Conceptual graphs: was: Is "Model" part of the RDF model?

Tom,

I'll play the  role of target audience :-) Conceptual Graphs (CGs) are the
brainchild of John Sowa, and have been around for some time (since the
1980s) they are an extension of the existential graph logics first put
forward by CS Pierce. There was a fair bit bit of AI research a few years
back regarding its use for modelling natural language and general knowledge
representation.

The key web page is : http://www.bestweb.net/~sowa/cg/ where you can also
find a very well written draft ansi proposal. The most interesting part of
that draft is the way that logical quantifiers are dealt with and section
9.2 which describes 6 basic graph operations on CGs from which rules of
inference can be built (something similar would be way cool for RDF, but
this is drifting into rdf-logic territory I think). The draft is well worth
a look.

The key book is Knowledge Representation by John Sowa, which is a super book
if you're working with RDF or Knowledge/Rule based systems.

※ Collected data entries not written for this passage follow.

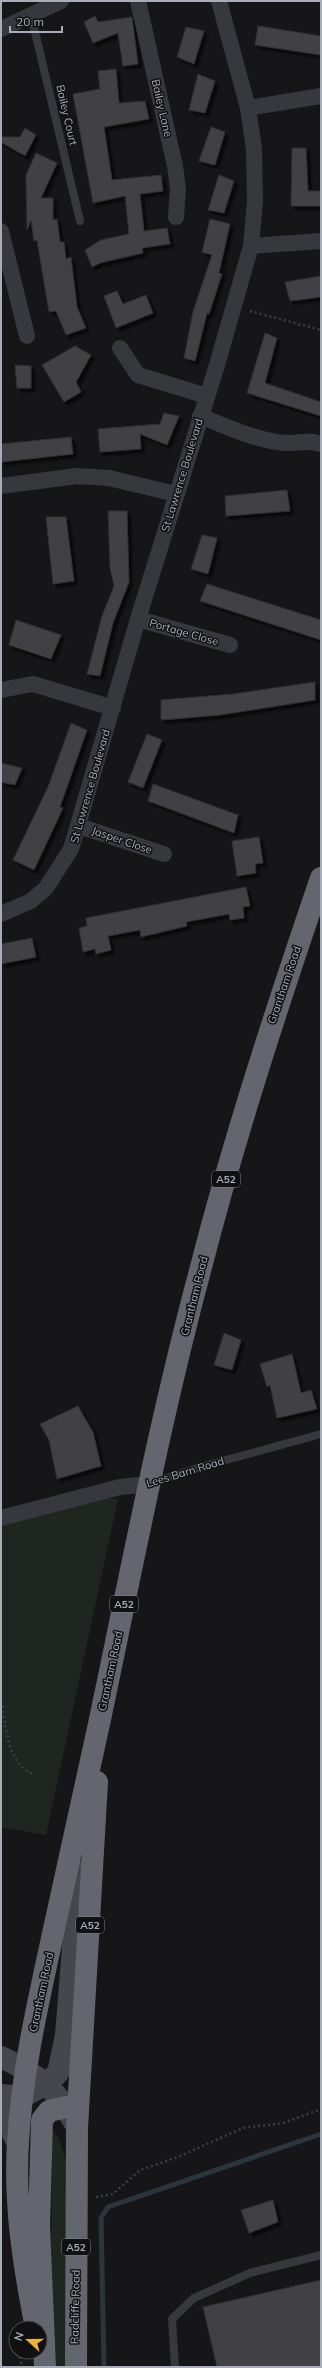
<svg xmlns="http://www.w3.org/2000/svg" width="322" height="2368" font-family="Mulish,sans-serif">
  <defs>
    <filter id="shadow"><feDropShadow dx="3.5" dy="3.5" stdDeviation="1" flood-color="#0009"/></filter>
  </defs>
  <rect width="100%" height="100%" fill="#161618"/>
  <path fill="#1e261f" d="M 99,1497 L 118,1499 L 46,1835 L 1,1827 L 1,1524 Z
    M 52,2131 L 59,2138 L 66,2162 L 70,2367 L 56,2367 L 51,2266 Z"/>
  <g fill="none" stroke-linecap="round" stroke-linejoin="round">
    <path stroke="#2c353c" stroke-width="5" d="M 104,2367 L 101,2218 L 108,2207 L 321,2134"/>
  </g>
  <path fill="#404145" stroke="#303034" filter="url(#shadow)" d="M 95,16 L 98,22 L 132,17 L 138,64 L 123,66 L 118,33 L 93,43 L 84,22 Z
    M 258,26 L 321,36 L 321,55 L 255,45 Z
    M 186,27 L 204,31 L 194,64 L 177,57 Z
    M 116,69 L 119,103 L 145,101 L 149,119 L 104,127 L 112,180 L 161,175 L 163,191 L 140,194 L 144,231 L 167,228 L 170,244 L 142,248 L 143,253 L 100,263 L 92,267 L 85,250 L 101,240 L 129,234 L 125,196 L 93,203 L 73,94 L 100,89 L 98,71 Z
    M 198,74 L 215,81 L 205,113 L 189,110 Z
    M 211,127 L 225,132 L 215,165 L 199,161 Z
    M 25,128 L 36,135 L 25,156 L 1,142 L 1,137 L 20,137 Z
    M 292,148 L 306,148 L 308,191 L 321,191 L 321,206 L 291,206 Z
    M 36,153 L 57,163 L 41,198 L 53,198 L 53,220 L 57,219 L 60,242 L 64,242 L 66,259 L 71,257 L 77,307 L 86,328 L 66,335 L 56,311 L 49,312 L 37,240 L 34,241 L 31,220 L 27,230 L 26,175 Z
    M 219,175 L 234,181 L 224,213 L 208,210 Z
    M 210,219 L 230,224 L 219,273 L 222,274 L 209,314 L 207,313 L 195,361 L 184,358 L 193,312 L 212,255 L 202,252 Z
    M 321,276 L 321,297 L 290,301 L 285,282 Z
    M 117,291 L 123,304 L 146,295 L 153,313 L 116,328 L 104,296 Z
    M 265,333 L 277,338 L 265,383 L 321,402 L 321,416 L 247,393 Z
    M 75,346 L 91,355 L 76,382 L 81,392 L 64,402 L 42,365 Z
    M 15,365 L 31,366 L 31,388 L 17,388 Z
    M 164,413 L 179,416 L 167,445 L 140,434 L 141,449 L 100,452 L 98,429 L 160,424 Z
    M 71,437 L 73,454 L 1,462 L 1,444 Z
    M 287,490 L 290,511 L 226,516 L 225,496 Z
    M 108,511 L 127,511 L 129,582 L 113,623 L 100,676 L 87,674 L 102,616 L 114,586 L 110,568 Z
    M 46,517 L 66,517 L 74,581 L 53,584 Z
    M 202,535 L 217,538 L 208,574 L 191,569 Z
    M 207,584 L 321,620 L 321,640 L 200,601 Z
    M 16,620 L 61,635 L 51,659 L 9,645 Z
    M 315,682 L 315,700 L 220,715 L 161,720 L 161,700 L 233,694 Z
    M 71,723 L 87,730 L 60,807 L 63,808 L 34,870 L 13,860 L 48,787 Z
    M 147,734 L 162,740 L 143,788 L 128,782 Z
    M 1,763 L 22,768 L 15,785 L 1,782 Z
    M 153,784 L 238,815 L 234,833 L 148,801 Z
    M 259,837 L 263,863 L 255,864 L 256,873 L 237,876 L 232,841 Z
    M 246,887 L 250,906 L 243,907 L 244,918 L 230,920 L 229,914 L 186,922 L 187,926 L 141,937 L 140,930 L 108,936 L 111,950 L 96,954 L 95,949 L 83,952 L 79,928 L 87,926 L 86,918 Z
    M 32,938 L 36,957 L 1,964 L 1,944 Z
    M 224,1333 L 241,1340 L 232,1370 L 214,1365 Z
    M 292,1354 L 301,1393 L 311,1390 L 317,1409 L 277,1418 L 270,1385 L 267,1387 L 260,1364 Z
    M 78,1406 L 93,1432 L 101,1466 L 57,1479 L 49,1440 L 40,1424 Z
    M 273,2200 L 278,2222 L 249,2233 L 241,2210 Z
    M 321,2280 L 321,2367 L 217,2367 L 203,2307 Z"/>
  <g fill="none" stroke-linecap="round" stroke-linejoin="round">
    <path stroke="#3d3f44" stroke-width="2.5" stroke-dasharray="2 3" stroke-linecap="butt" d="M 250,311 L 321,330
      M 1,1701 C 6,1725 7,1764 33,1774
      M 96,2197 L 113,2194 L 140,2170 L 178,2157 L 243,2128 L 283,2123 L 321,2109
      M 19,2352 L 22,2367"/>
    <path stroke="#37383d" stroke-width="8" d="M 31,15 L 80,221
      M 151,1483 L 204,1466 L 321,1434
      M 175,2367 L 172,2319 L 194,2298 L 250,2273 L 321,2255"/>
    <path stroke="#37383d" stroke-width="16" d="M 138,1 L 175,166 L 178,190 L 176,217
      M 1,29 L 61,1
      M 248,108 L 321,96
      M 1,231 L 27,336
      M 251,246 L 321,241
      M 120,348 L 138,375 L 207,396
      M 200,416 C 227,427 255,440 284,443 C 297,444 308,439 321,444
      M 1,486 L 77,476 L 109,478 L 176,494
      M 138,619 L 230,645
      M 1,690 L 33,684 L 113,708
      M 79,826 L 164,854
      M 1,914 L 31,901 L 46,888 L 71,849 L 138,619 L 217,365 L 251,246 L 255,201 L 254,149 L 248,108 L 219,1
      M 1,1518 L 120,1487 L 148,1484"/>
    <path stroke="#45474d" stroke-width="22" d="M 1,2057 C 36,2074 56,2087 74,2122
      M 1,2095 L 23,2097 L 47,2083 L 58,2073 L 66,2035 L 77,1897 L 92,1862
      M 1,2110 L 18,2144"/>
    <path stroke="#63666e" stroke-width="22" d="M 36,2328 C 24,2267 14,2205 18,2142 C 22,2070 39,1999 54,1929 C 69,1860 84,1792 99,1724 C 131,1572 160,1420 200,1271 C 234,1138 277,1007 321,878
      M 45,2367 L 39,2225 L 42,2120 L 49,2111 L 66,2107
      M 76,2367 L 77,2128 L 97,1782"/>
  </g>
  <g text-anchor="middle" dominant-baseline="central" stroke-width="3" stroke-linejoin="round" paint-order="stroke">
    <g fill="#111113" stroke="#7b7e86" stroke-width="1">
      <rect x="212" y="1171" width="28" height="16" rx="3"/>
      <rect x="110" y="1596" width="28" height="16" rx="3"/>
      <rect x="76" y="1917" width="28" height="16" rx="3"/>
      <rect x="62" y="2239" width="28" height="16" rx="3"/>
    </g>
    <g font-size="10" font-weight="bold" fill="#a8adb8">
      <text x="226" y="1179">A52</text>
      <text x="124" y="1604">A52</text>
      <text x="90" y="1925">A52</text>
      <text x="76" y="2247">A52</text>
    </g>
    <g font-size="11" fill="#a8adb8" stroke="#111113">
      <text transform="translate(162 108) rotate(77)">Bailey Lane</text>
      <text transform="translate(67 115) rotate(77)">Bailey Court</text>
      <text transform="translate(182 475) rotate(-73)">St Lawrence Boulevard</text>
      <text transform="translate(184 632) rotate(16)">Portage Close</text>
      <text transform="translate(90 786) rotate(-74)">St Lawrence Boulevard</text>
      <text transform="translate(122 840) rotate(19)">Jasper Close</text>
      <text transform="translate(284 985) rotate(-71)">Grantham Road</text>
      <text transform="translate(194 1296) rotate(-76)">Grantham Road</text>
      <text transform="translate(185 1472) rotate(-17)">Lees Barn Road</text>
      <text transform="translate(110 1671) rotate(-78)">Grantham Road</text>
      <text transform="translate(41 1992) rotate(-78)">Grantham Road</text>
      <text transform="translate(75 2307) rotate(-89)">Radcliffe Road</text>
    </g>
  </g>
  <rect width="322" height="2368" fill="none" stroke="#a8adb8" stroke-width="4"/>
  <g transform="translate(28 2340) rotate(291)"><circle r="19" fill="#111113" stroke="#4d4f55"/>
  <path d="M0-3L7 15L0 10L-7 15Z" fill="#f2b134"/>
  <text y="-6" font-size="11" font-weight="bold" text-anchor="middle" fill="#a8adb8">N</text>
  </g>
  <path d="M10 26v6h52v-6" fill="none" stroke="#a8adb8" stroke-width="2"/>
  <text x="16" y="26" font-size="12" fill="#a8adb8" stroke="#111113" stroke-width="3" paint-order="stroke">20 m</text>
</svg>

It does surprise that more people haven't made the connection betwen RDF and
CG graphs, or that we don't have (afaik) a Xmlised form of CGs (the CG
standard mentioned includes the bnf for anyone feeling adventurous ...). For
example, a mapping of RDF to CGs would mean that RDF can be mapped directly
onto predicate calculus, which means that anything describable by RDF (such
as XLink) could have a predicate calculus form.